Throughout the day we were all astounded at the steep angle that the deck leant at to achieve maximum speed. Our watch turn finally arrived, and we were quickly thrown straight into a number of tasks, including lookouts, logging the journey and steering the ship. The sailing was smooth but a strong wind kept us skimming through the water at up to 10 knots.

The calm conditions did not last for long as soon the wind picked up and the sails were tacked many times to get us back on course. Whilst tacking we were required to complete sweating. This allows tension in the sail, and is completed by pushing the halyard outwards, and then throwing your entire bodyweight inboard to pull the sail up. This was a very intense process. Soon Tangalooma was in sight along with other vessels in the area. We let the sails down and anchored for the night. It has been such an awesome experience and we have all learnt loads in such a short amount of time.

REPORT BY: Red Watch

Stepping onto the ship everyone was excited to begin the journey. We first got shown to our bunks where we unpacked with only having a small area to stow our belongings. We then went on deck for a safety briefing, which included what to do in a man overboard situation or fire. Next we released the lines and motored out of the harbour into Waterloo Bay, where we raised the sails and started heading towards Moreton Island.

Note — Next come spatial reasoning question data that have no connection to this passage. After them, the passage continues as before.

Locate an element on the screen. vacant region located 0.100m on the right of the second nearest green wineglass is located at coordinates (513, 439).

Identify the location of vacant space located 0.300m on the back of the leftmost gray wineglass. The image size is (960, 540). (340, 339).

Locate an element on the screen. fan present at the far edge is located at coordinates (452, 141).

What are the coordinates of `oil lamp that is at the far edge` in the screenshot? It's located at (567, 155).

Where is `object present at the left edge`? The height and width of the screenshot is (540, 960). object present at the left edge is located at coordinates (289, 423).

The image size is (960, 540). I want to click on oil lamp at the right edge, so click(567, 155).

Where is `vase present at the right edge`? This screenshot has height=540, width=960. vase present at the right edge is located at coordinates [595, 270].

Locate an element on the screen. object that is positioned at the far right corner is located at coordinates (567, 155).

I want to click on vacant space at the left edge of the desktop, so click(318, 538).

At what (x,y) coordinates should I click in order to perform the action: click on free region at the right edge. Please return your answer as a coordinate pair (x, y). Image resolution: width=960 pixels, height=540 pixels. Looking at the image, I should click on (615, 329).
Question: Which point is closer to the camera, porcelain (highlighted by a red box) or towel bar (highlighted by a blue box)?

Each watch had two-hour shifts, where the watch completed tasks including port and starboard lookouts, the deck check, and the helmsman who steered the boat. In between our watches, we completed our journals and learnt how to tie knots that are essential to running a ship. For lunch, we enjoyed a salad roll with cold meat.

While steering the boat, we tacked a lot to change direction. In our spare time, we had an opportunity to go out on the bowsprit using a harness, which was very enjoyable.

After dropping anchor, the watches participated in a knot tying competition, where the Blue watch scored -2 seconds, the Red watch came second with 2 seconds and White watch trailing behind on 41 seconds. Teams that achieved perfect knot first time were given a 20 second bonus off their time.

After this we enjoyed dinner and dessert sitting on the deck watching the sunset. We relaxed and played games in preparation for our early night watch.

Members of the Red watch had an early start to the second day, with people having shifts starting at 12.01am. During this period of time we recorded data, which involved us measuring the wind speed and the bearings to confirm if the ship had moved throughout the night. Results stayed assuring similar throughout the shift with a chilly but calm wind blowing during the early start.